Le matin était frais mais la neige s'était apaisée ces derniers temps et le paysage avait retrouvé ses couleurs hivernales. Un oiseau frileux lançait des trilles pour se réchauffer ou appeler un compagnon, un renard coursait un rongeur dans un champ en hivernage et Camille chevauchait avec entrain. Elle venait de terminer sa garde et en rentrant chez elle, avait trouvé son échoppe ouverte et vidée de ses effets personnels. Il était resté un mot d'une écriture sensuelle, un plan et quelques affaires qu'elle avait fourré dans un sac une fois la surprise passée et la lettre lue. Le vent vivifiant glissait sur son visage pour s'engouffrer dans sa chevelure de jais en liberté, volutes d'un noir profond, traine longue la suivant dans sa course joyeuse. Mais déjà le plan avait rendu son secret et la jouvencelle ralentit son galop pour se rapprocher de fiers remparts.
Camille regardait le pont levis, impressionnée par les lieux. Elle avait chevauché avec deux sacs déposés en équilibre sur la croupe de son cheval. Guère volumineux, ils ne contenaient que deux jupons, un corset de rechange, chemises, braies et une robe offert un matin d'hiver dans les faubourgs du Berry. Le sac jumeau lui était au final plus volumineux : graines, herbier, poudres de couleurs, plumes et vélins, l'enlumineuse royale tenait à ses couleurs qu'elle prenait le temps de faire elle même. Les pigments et la qualité des vélins étaient ce qui donnait sa profondeur et sa vie à un bel ouvrage et elle avait soin de les broyer elle même avec son pilon et son creuset, emballés soigneusement au fond de la besace.
Le domaine, vu de l'extérieur avait un aspect froid et mystérieux, presque intimidant et Camille songea que c'était bien là l'illustration du tempérament du maitre de maison. Souriant, elle se demanda si l'intérieur revêtirait les mêmes surprises et surprenantes découvertes qu'elle avait pu faire auprès d'Altaiir ces derniers mois. Posant pied à terre pour ne point prendre de haut le garde aux portes, elle s'avança d'un pas silencieux vers la herse, tirant son cheval par le collet.
Messire, pourriez vous annoncer au maitre des lieux que Dame Camille d'Anclair est présente à sa demande. Il saura la raison de ma venue.

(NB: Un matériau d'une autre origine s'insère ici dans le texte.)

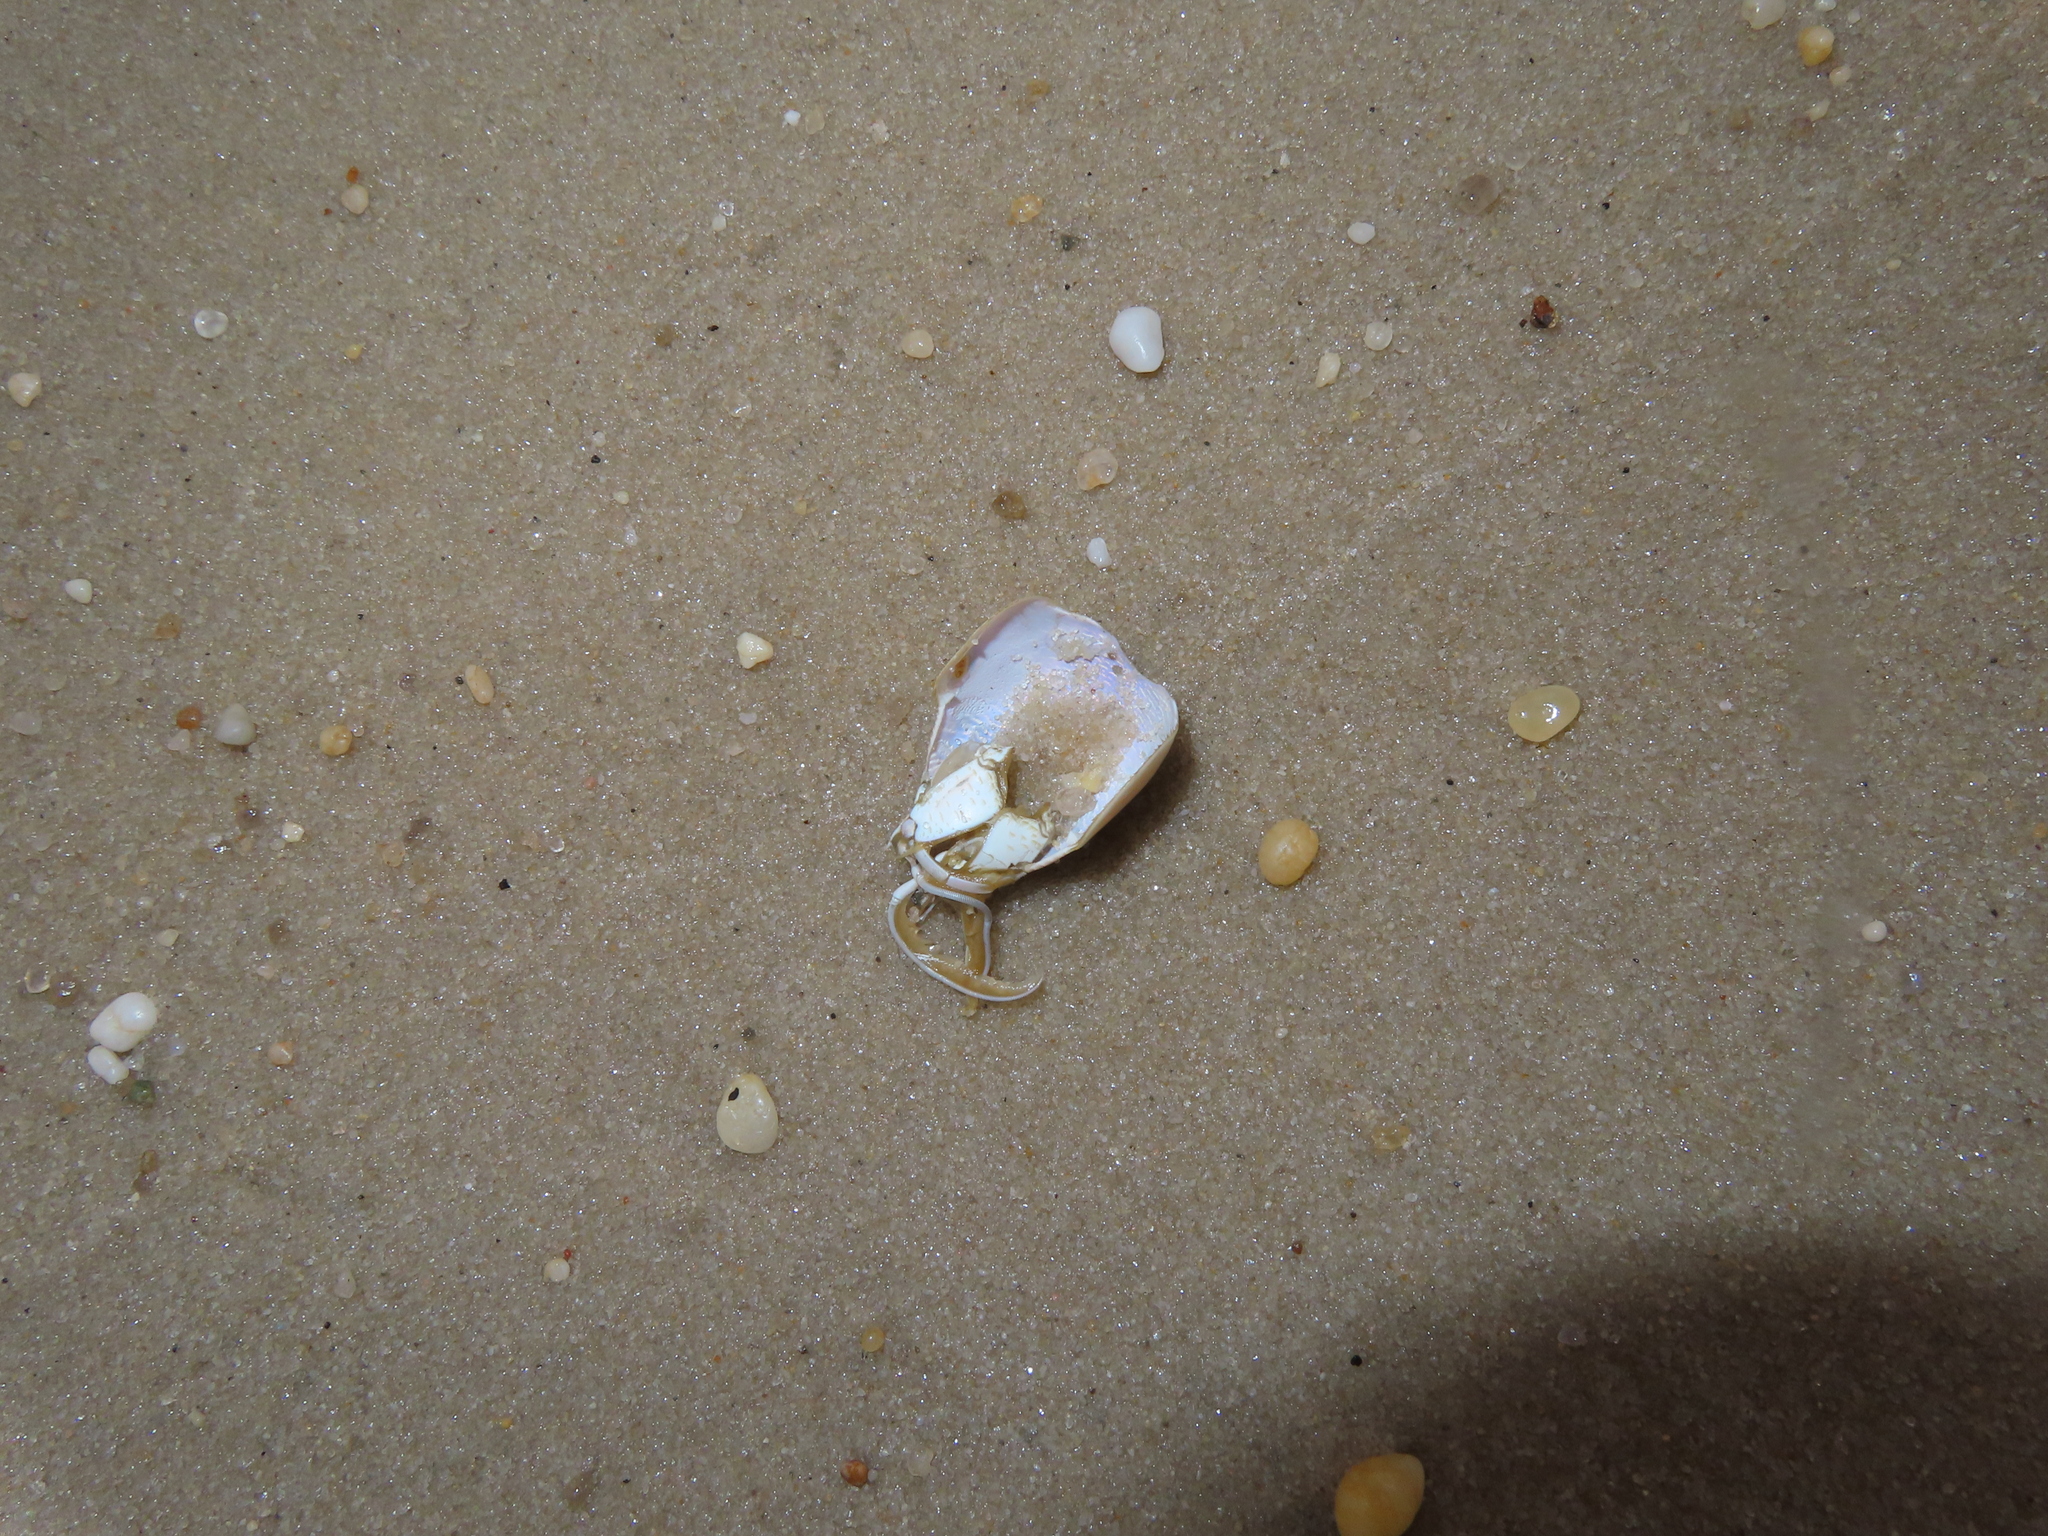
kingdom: Animalia
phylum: Arthropoda
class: Malacostraca
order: Decapoda
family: Hippidae
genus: Emerita
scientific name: Emerita talpoida
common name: Atlantic sand crab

Camille rougit légèrement, fichue habitude dont elle désespérait se débarrasser un jour mais pour laquelle elle ne se faisait guère d'illusion. Elle préférait au final être à ce point sensible à l'embarras de ses actions que de renvoyer la froideur et la condescendance de certaines de ces Dames qui oubliaient combien chaque homme a droit au respect et à la considération quelque soit la tâche qui lui est dévolue en ce bas monde.